* Task to complete: Rewrite the text read from the pages in all the rows below as a JSON list of strings, one string per line, leaving out blank lines. Keep the pictures out of the list.

Transcribed page text
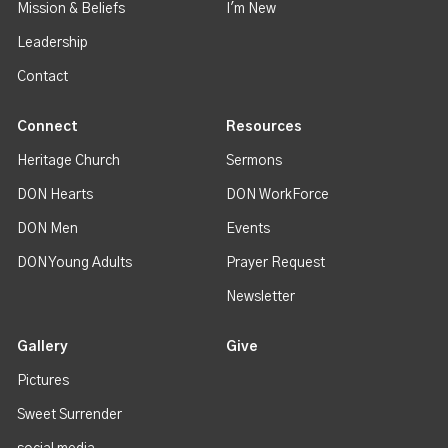
Mission & Beliefs
I'm New
Leadership
Contact
Connect
Resources
Heritage Church
Sermons
DON Hearts
DON WorkForce
DON Men
Events
DON Young Adults
Prayer Request
Newsletter
Gallery
Give
Pictures
Sweet Surrender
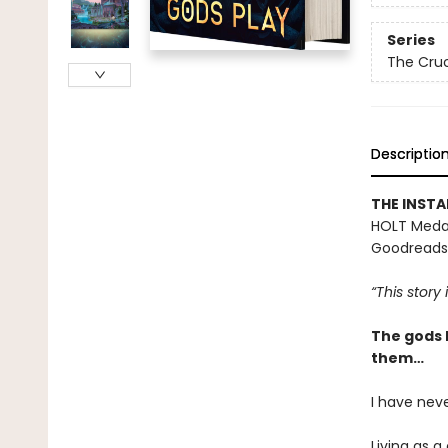
Series
The Cruc
Descriptio
THE INST
HOLT Medal
Goodreads
“This story
The gods 
them…
I have neve
Living as a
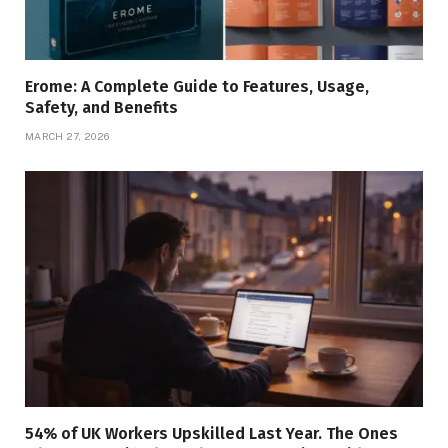
Erome: A Complete Guide to Features, Usage,
Safety, and Benefits
MARCH 27, 2026
54% of UK Workers Upskilled Last Year. The Ones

* Task output:
[
  "Mission & Beliefs",
  "I'm New",
  "Leadership",
  "Contact",
  "Connect",
  "Resources",
  "Heritage Church",
  "Sermons",
  "DON Hearts",
  "DON WorkForce",
  "DON Men",
  "Events",
  "DON Young Adults",
  "Prayer Request",
  "Newsletter",
  "Gallery",
  "Give",
  "Pictures",
  "Sweet Surrender",
  "Series",
  "The Cruc",
  "Descriptio",
  "THE INST",
  "HOLT Medal",
  "Goodreads",
  "“This story",
  "The gods ",
  "them…",
  "I have neve",
  "Living as a",
  "Erome: A Complete Guide to Features, Usage,",
  "Safety, and Benefits",
  "MARCH 27, 2026",
  "54% of UK Workers Upskilled Last Year. The Ones"
]